The early 21st century has only made prediction harder. Each year has brought big news that few or none foresaw: 9/11, America’s longest war, a global financial crisis, the rise of Obama, the rise of Trump, COVID-19, fake meat, fake money, Jan. 6, inflation, Putin’s invasion of Ukraine, Ukraine’s cajones, factories returning to America from China.
Such a long list of the unexpected pushes prognosticators to try and imagine the unimaginable. To swing for the fences, so to speak. For this season of annual amateur prophesying, I humbly submit my random list of bizarre things that could happen next year. Or not. Being wrong might as well be fun.
- Marjorie Taylor Greene (R-Ga.) launches a Twitter campaign, #SquashTheSquishes, against the popular Squishmallows plush toys for kids. “These goofy little stuffed animals are a radical leftist scheme to groom future young Republicans to become squishes and RINOs. Don’t let your children near them!”
- President Joseph R. Biden turns 81 on November 20. His only announced challenger, Donald J. Trump, turns 77 on June 14. As 2024 election talk heats up, Biden settles on a pithy rejoinder to address the age difference: “Four more years.”
- U.S. Secretary of Transportation Pete Buttigieg appears each week at a different construction site holding a giant check in one hand and a shovel in the other while wearing a hardhat with the phrase “Being 41 is fun!” printed on the front.
- In a viral tweet explaining his erratic behavior, Elon Musk reveals that in early 2022, he secretly began the first human trial of a neural implant he designed in his spare time. The brain-computer interface, known as the QT-420 (Musk calls it “Cutie”) integrates artificial intelligence, delusions of grandeur, passive-aggression and will-to-power in a single chipset. “Cutie is really cool, but sometimes it has a mind of its own,” Musk chuckles. “It reminds me it’s smarter, and I remind it I’m richer.”
- Amazon announces a bid to purchase the U.S. Postal Service. “Those weird little trucks are already half full of our stuff,” says a spokesperson. “And our Prime vans pass by most American homes every day. We may as well bring their mail. We have the vehicles, the routes, the people and the pee bottles to make the USPS deliver on time.”
- Home builders try to lure buyers leery of high mortgage rates with offers of cash prizes hidden inside features the new owner will probably tear out and redo anyway.
- General Foods and Carhartt announce a joint venture to produce the first wearable food, “Not Pockets,” a plant-based textile.
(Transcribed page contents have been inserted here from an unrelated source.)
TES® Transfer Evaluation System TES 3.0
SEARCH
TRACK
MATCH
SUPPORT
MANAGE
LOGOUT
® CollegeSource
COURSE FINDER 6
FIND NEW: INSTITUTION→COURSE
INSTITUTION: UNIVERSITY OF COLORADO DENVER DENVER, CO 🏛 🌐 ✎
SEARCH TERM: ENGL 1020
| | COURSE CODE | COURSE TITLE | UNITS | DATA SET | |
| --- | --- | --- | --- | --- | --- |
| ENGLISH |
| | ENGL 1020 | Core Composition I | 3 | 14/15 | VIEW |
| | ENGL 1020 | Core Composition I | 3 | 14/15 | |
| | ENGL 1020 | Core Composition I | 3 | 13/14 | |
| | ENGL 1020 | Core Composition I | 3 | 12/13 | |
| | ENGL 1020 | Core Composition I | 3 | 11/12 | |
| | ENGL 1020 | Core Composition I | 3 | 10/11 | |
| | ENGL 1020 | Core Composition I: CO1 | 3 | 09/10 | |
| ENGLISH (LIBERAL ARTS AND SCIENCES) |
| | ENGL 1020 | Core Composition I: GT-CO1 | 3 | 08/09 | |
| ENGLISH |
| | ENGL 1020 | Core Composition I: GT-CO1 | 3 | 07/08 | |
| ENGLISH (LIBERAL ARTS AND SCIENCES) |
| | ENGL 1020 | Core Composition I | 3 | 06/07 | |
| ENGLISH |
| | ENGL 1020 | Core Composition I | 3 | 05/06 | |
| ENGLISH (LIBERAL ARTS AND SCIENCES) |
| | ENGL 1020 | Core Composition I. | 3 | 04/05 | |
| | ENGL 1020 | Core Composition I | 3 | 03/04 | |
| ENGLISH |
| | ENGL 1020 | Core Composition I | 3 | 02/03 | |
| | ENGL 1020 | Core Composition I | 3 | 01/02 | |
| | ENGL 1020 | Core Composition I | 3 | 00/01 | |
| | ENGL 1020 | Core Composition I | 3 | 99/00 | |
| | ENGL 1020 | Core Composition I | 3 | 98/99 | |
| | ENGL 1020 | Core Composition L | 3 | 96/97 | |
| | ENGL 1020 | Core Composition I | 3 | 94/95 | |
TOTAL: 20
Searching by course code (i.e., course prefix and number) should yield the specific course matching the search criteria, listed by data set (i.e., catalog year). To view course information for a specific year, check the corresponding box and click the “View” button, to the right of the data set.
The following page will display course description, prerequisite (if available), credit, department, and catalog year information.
The garments, targeting those who hate carrying lunchboxes or love impromptu snacking, feature multi-layer, pocket-size patches that peel off like a sticky note, one serving at a time. Flavors include chicken, ground beef and bacon. “Just dissolve one strip in any beverage for a third of your daily protein,” a spokesperson suggests.
- A joint strike force comprised of the FDA, the Fashion Police and the garment workers union raid the headquarters of Not Pockets three days after the announcement, shutting down the idea of wearable food permanently.
- A whistleblower posts an online video claiming to have stolen a prototype invisibility cloak being developed by DARPA, the supersecret Defense Advanced Research Projects Agency. DARPA dismisses the video as a computer-generated deep fake. But many news sites breathlessly report that the employee, whose name is withheld for security concerns, has not been seen since leaving work that day.
- Smart doorbells using AI-based facial recognition software and automated 911 dialing add TASER technology to disable porch pirates until the police arrive.
- The SETI (Search for Extraterrestrial Intelligence) program reports receiving the first radio signals from deep space sent by intelligent beings. A team of linguists and cryptographers assembled to translate the ultra-high frequency tones cannot reach consensus on the message. Half think it says, “We have detected your lifeforms and regret the distance is too great for a visit.” The other half contend it says, “We’ve been watching your behavior on Earth and in space. Stay the hell away!”
- Exercise physiologists publish the most dramatic findings to date supporting high-intensity interval training. Comparing subjects who rode exercise bikes intensely for two minutes with those wearing virtual reality (VR) goggles simulating a failed parachute opening at 5,000 feet, the latter group required only four seconds to raise their heartbeats to maximum.
- Epidemiologists announce the discovery of a new virus spread solely by eye contact. Lacking physical symptoms, the virus appears to cause only a dread of the future and recriminations about the past. Millions adopt sunglasses and avert their eyes in public. Millions more shuffle about staring and muttering at one another. A new political movement is born around the idea that only a blind man can now lead the nation. Dozens of politicians claim they have lost their vision but refuse to release their eye exams.
- Readers of this post contact me toward the end of 2023 to gloat that not a single prediction came true.
Yes, that last one is a trick. Good luck in 2023!